Sound waves, on the other hand, travel through water quite readily, and are used by countless aquatic species to communicate. Not humans, though — because the way we make sound only works well in air. So for as long as anyone can remember, divers have communicated to one another using hand signals and other gestures.
Professional divers will have a vocabulary of dozens of signals, from “low on air” to “danger to your right” and anything else you can imagine coming up during a dive. But you have to learn those, and see them when they’re used for them to work; you can bet at least some divers wish they could tap out a message like they do above the waves.
That’s the idea behind AquaApp, a software experiment by the Mobile Intelligence Lab at UW, led by PhD student Tuochao Chen and prolific professor Shyam Gollakota.
The system uses a modified form of “chirping,” or using the phone’s speaker to create high-frequency audio signals to communicate data rather than radio. This has been done before, but not (to my knowledge) in such a simple, self-correcting way that any smartphone can use.
“With AquaApp, we demonstrate underwater messaging using the speaker and microphone widely available on smartphones and watches. Other than downloading an app to their phone, the only thing people will need is a waterproof phone case rated for the depth of their dive,” said Chen in a UW news release.
It’s not as simple as just converting a signal to an acoustic one. The conditions for transmitting and receiving are constantly changing when two people’s locations, relative speeds and surroundings are constantly changing.

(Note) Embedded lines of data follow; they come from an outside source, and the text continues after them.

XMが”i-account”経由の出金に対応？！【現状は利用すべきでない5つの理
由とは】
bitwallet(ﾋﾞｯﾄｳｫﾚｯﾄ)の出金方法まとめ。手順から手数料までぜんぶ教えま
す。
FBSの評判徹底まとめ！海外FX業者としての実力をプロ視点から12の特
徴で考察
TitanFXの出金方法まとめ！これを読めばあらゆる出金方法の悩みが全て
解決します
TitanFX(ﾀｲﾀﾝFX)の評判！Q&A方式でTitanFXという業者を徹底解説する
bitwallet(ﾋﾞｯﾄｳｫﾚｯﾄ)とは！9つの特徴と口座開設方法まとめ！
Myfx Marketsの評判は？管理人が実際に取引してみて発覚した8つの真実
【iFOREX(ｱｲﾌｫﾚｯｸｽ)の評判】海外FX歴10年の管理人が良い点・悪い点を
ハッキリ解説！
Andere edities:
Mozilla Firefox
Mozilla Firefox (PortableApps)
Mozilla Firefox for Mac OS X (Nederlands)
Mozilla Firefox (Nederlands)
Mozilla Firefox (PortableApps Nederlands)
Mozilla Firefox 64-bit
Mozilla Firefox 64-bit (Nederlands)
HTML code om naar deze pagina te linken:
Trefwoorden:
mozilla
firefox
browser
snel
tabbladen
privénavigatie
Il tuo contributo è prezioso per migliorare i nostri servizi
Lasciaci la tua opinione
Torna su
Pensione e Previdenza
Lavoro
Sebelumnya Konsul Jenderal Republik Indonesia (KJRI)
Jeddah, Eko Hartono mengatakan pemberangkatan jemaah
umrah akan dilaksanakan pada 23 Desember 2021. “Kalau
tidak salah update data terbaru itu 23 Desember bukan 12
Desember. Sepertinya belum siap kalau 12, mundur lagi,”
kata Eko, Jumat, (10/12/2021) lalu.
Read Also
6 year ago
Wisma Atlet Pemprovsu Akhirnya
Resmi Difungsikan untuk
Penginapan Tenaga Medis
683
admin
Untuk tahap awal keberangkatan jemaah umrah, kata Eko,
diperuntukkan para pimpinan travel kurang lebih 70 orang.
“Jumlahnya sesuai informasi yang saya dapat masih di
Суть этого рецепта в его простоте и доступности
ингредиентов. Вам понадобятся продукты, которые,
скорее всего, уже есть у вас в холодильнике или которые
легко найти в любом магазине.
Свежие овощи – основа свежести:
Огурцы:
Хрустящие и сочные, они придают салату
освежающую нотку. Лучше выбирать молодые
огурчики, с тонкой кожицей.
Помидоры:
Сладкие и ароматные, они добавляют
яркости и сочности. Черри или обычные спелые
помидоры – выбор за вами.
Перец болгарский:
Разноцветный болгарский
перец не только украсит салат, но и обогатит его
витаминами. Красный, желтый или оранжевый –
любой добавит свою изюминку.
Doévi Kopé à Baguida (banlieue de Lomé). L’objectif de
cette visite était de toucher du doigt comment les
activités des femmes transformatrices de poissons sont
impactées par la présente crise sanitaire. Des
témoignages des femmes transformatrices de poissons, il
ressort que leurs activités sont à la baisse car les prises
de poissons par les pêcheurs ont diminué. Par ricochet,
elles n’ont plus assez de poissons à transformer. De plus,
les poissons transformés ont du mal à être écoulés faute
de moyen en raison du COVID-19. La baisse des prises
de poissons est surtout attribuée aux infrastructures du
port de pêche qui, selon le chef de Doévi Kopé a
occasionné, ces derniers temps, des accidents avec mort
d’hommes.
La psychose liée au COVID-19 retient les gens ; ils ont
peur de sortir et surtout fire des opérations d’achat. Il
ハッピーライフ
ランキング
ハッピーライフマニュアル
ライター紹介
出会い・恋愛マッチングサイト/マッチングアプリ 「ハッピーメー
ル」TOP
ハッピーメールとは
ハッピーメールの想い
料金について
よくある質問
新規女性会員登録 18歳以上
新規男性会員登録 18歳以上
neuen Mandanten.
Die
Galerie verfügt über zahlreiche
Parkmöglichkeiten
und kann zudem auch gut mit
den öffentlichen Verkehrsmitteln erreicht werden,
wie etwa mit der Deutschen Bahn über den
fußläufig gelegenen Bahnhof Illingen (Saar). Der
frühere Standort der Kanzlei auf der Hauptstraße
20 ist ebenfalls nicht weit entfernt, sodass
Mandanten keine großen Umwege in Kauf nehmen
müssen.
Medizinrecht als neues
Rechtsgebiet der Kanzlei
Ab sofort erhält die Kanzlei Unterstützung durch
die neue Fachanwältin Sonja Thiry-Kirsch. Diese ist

“For example, fluctuations in signal strength are aggravated due to reflections from the surface, floor and coastline,” said Chen’s co-lead author and fellow grad student, Justin Chan. “Motion caused by nearby humans, waves and objects can interfere with data transmission. We had to adapt in real time to these and other factors to ensure AquaApp would work under real-world conditions.”
The app is constantly recalibrating itself with a sort of handshake signal that the phones can easily hear and then report back the characteristics of. So if the sender’s tone is received but the volume is low and the high end is attenuated, the receiver sends that information and the sender can modify its transmission signal to use a narrower frequency band, more power and so on.
In their on-site experiments in lakes and “a bay with strong waves” (probably Shilshole), they found that they could reliably exchange data over 100 meters — at very low bitrates, to be sure, but more than enough to include a set of preprogrammed signals corresponding to the old hand gestures. While some (including myself) may lament the loss of an elegant and very human solution to a longstanding problem, the simple truth is this might make dangerous diving work that much safer, or let recreational divers communicate more than “help” and directions.
That said, diving is a pastime and profession steeped in history and tradition, and it’s very unlikely that this digital communication method will supplant gestures — an analog, self-powered alternative is exactly the kind of thing you want ready as a backup if things go sideways.
AquaApp’s code is open source and free to use — take a look and try it yourself at this GitHub repo.